:: WORK ITEM ::
Find how many lines in the material below hold the word "segmented". Reply with that figure alone.

----------------

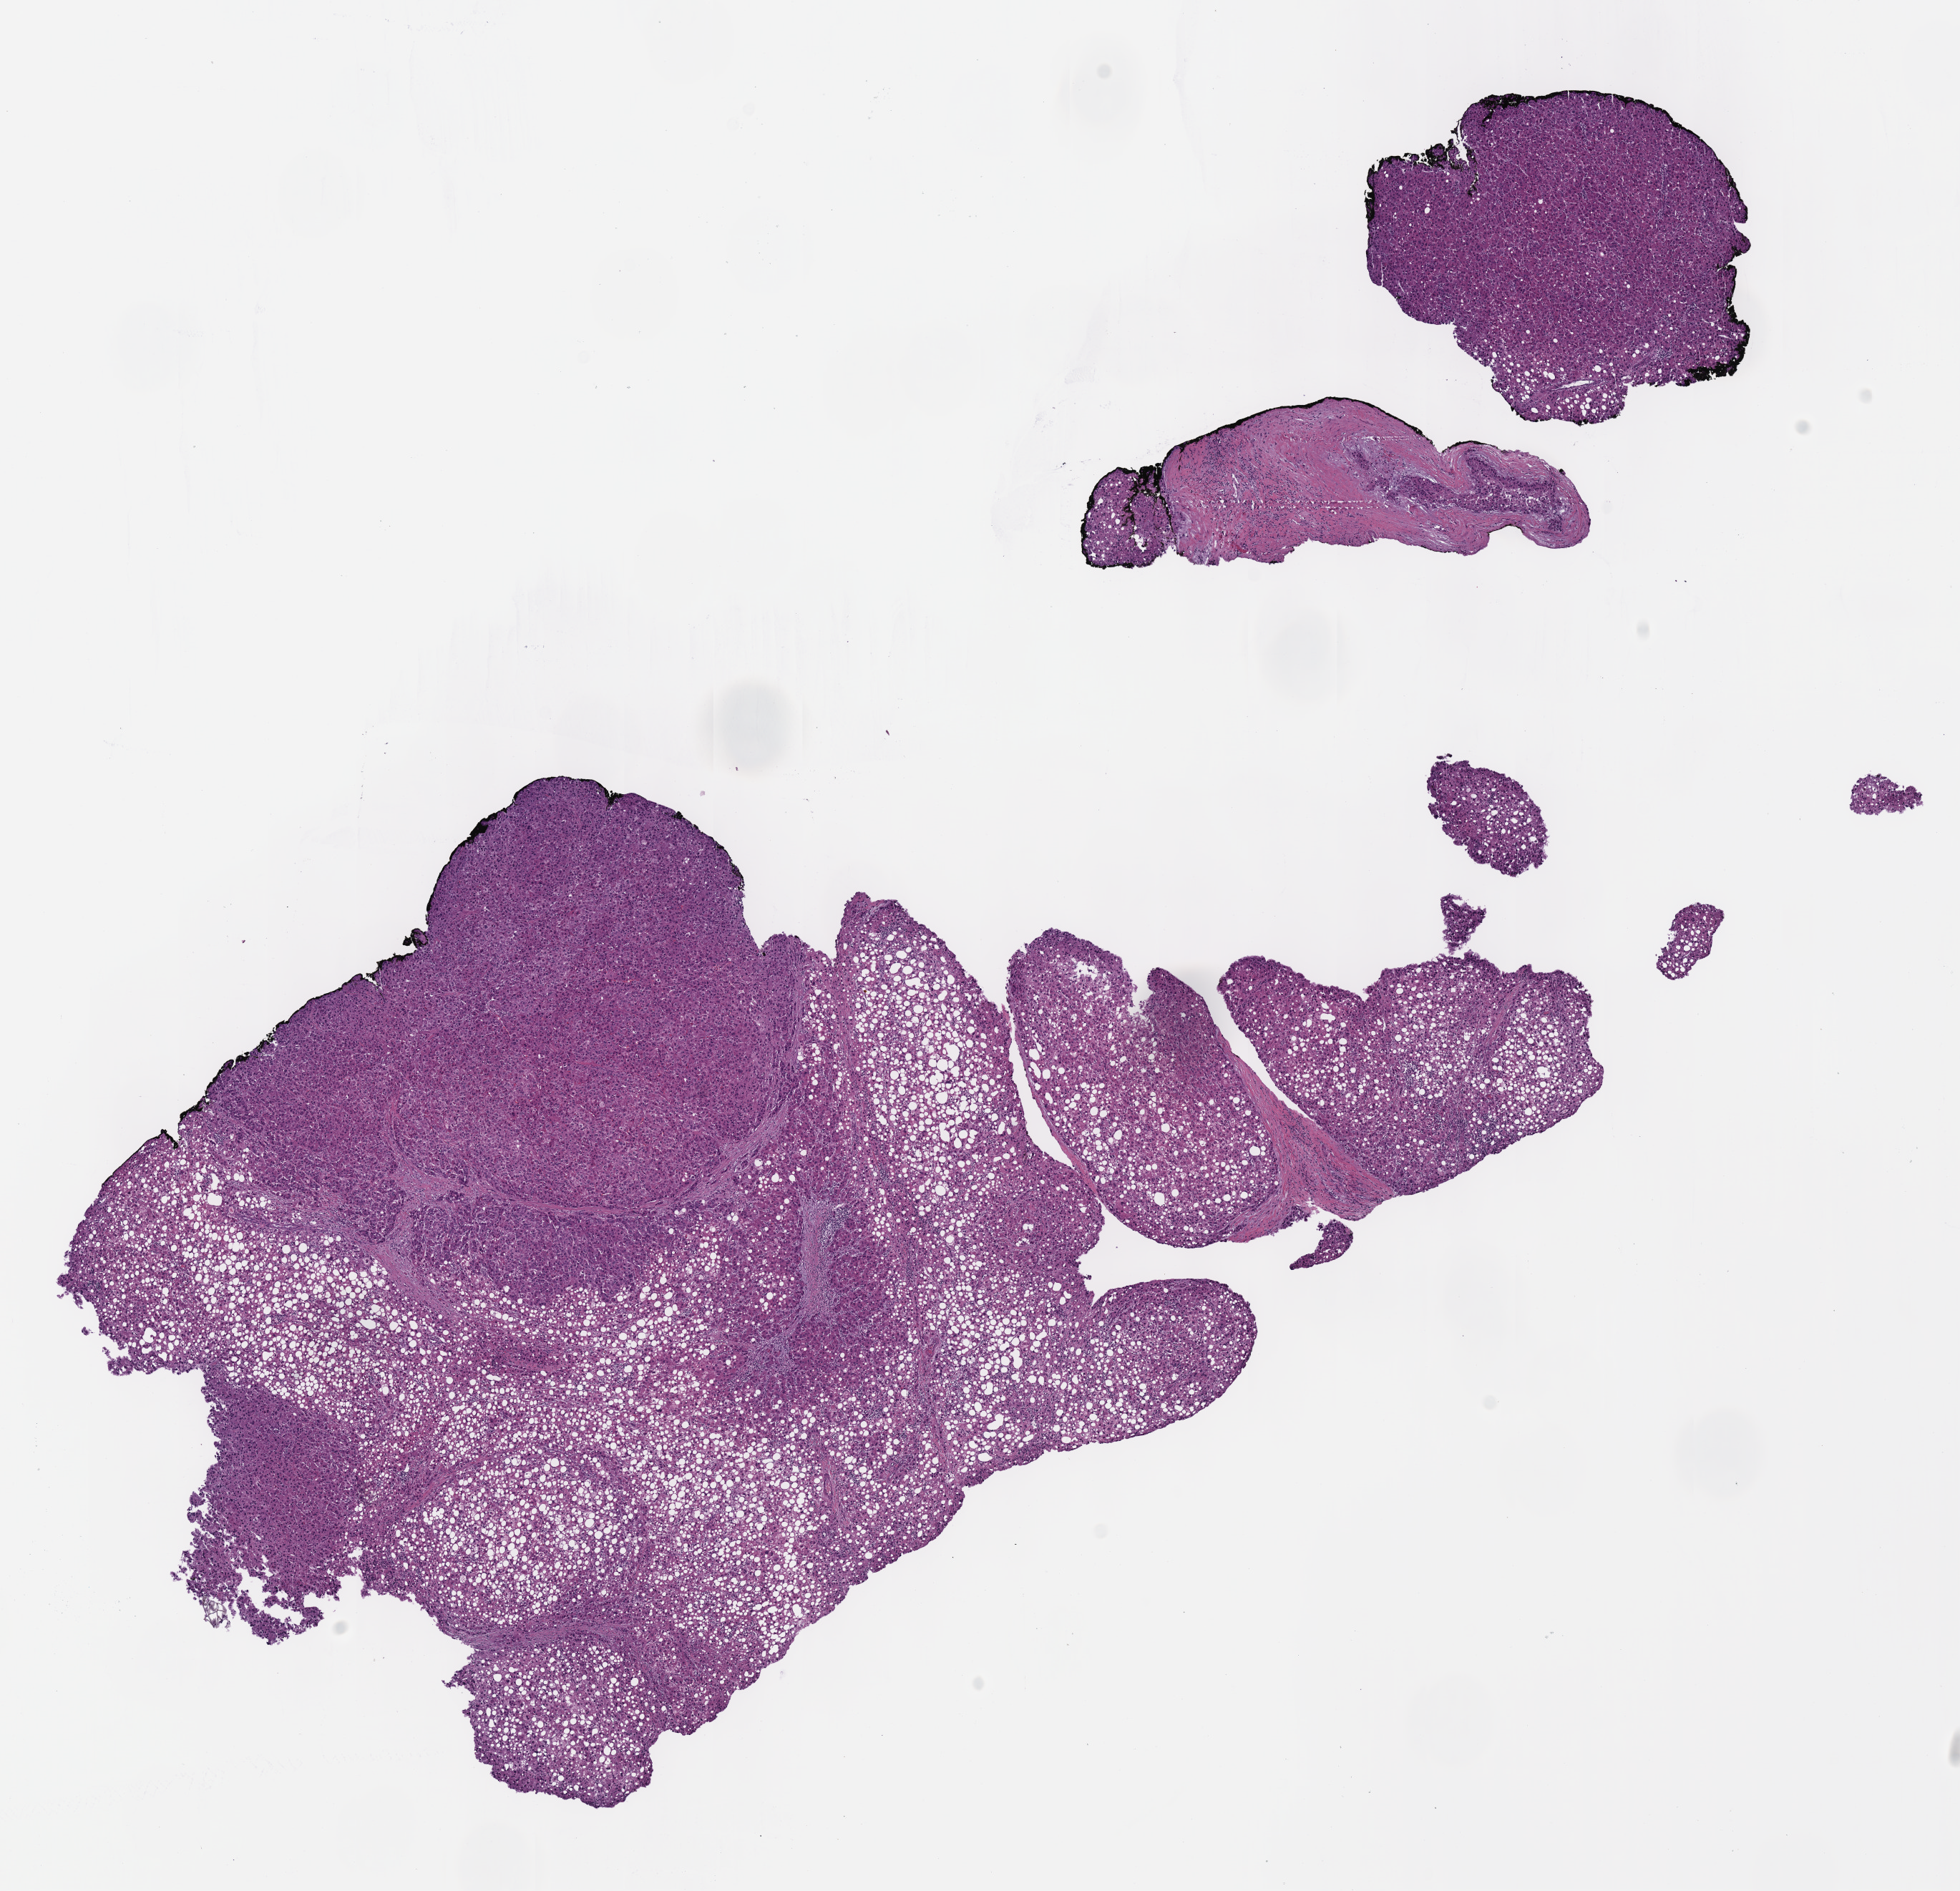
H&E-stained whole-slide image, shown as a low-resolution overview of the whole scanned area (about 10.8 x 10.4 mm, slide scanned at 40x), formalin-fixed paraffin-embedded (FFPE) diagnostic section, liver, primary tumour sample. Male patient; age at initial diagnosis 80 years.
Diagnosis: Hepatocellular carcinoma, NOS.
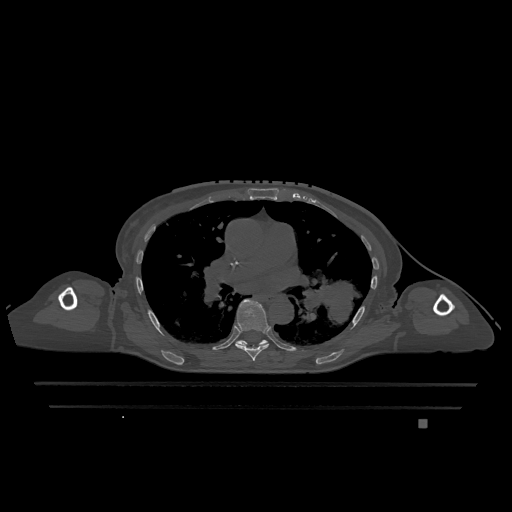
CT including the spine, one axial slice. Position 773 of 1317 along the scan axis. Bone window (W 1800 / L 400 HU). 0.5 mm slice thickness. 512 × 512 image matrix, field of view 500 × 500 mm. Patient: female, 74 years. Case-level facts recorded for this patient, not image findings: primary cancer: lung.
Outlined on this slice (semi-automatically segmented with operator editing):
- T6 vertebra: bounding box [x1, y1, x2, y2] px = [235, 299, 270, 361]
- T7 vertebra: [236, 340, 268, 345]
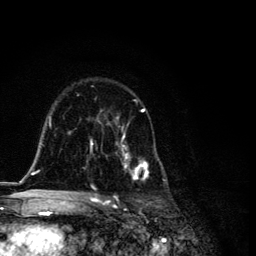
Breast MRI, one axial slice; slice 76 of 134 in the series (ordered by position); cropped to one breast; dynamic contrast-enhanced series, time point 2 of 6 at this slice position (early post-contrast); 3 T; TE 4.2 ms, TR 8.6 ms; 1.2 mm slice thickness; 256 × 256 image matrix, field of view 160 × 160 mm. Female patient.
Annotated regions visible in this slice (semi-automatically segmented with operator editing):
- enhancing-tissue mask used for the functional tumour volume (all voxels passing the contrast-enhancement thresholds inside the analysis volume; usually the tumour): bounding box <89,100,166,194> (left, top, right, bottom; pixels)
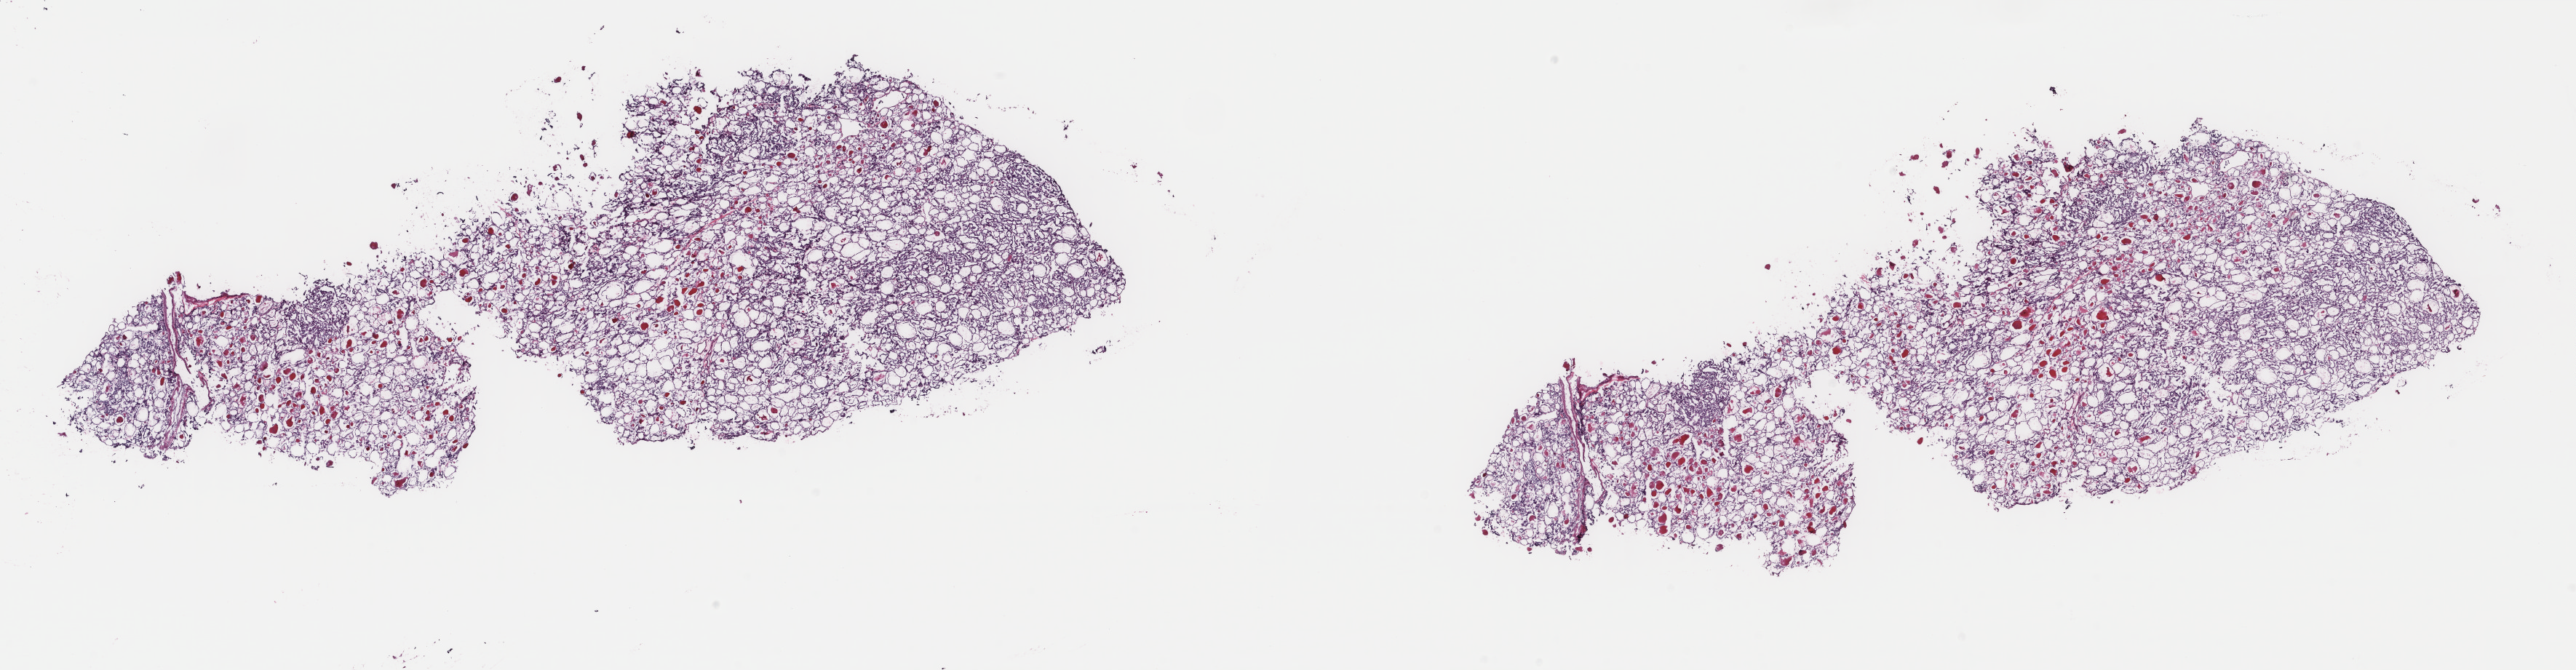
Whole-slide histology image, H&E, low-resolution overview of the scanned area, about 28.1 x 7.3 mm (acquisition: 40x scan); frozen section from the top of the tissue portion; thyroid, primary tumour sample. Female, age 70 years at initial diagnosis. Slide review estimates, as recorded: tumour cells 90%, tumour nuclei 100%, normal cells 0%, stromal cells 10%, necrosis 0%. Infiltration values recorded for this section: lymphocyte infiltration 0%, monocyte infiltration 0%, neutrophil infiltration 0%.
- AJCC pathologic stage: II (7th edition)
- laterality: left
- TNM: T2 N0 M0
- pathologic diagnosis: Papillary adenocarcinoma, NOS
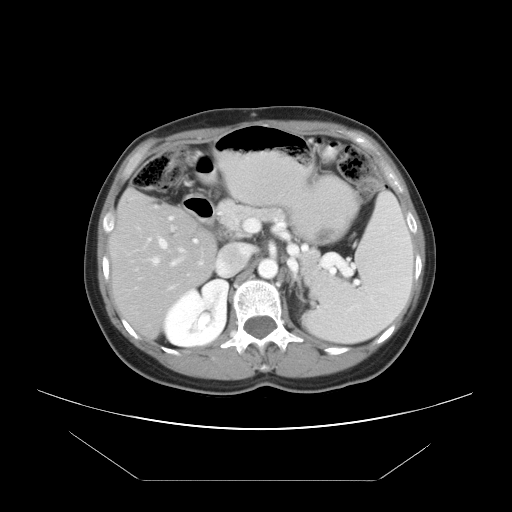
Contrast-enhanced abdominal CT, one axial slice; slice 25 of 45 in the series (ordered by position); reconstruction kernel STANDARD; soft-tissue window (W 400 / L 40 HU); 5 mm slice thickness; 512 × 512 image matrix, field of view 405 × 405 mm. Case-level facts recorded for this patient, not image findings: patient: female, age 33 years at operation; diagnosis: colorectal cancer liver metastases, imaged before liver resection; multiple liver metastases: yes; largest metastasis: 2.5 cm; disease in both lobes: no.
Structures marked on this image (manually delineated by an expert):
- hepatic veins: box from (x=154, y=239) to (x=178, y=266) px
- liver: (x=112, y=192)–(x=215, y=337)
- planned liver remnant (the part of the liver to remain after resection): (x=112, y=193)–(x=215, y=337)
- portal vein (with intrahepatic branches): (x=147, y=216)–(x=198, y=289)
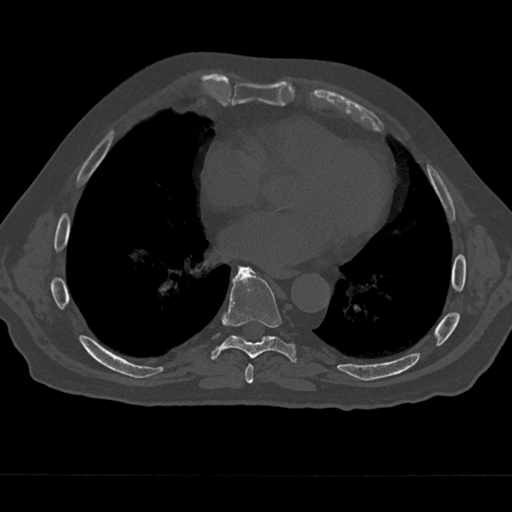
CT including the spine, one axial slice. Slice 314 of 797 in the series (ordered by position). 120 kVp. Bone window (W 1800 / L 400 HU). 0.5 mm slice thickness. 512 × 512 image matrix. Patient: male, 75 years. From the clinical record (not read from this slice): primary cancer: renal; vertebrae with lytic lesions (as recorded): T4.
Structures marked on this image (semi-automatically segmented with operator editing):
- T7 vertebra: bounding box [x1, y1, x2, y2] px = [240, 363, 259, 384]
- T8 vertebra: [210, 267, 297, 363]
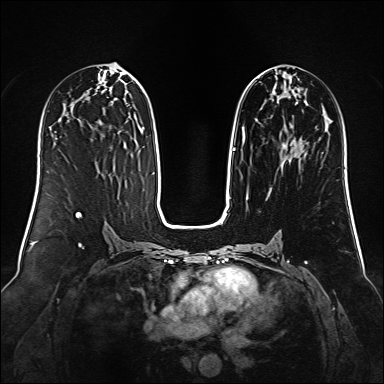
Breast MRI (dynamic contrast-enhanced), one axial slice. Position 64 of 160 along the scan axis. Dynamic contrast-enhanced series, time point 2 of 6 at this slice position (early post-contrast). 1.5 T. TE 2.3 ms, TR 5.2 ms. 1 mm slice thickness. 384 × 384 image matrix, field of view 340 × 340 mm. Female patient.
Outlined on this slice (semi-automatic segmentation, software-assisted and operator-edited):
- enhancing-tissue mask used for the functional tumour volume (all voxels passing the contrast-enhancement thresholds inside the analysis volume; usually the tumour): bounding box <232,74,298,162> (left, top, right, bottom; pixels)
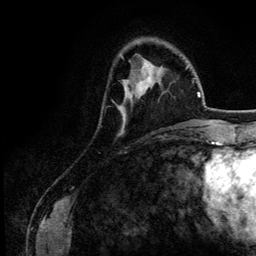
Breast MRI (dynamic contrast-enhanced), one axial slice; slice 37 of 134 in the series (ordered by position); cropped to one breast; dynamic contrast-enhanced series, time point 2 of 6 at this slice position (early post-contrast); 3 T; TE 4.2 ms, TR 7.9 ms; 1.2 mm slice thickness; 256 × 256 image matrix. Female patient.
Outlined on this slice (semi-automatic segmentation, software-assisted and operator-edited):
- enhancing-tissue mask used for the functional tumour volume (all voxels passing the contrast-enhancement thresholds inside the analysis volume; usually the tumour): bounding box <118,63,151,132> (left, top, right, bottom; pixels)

----------------

:: EXERCISE RESULT ::
3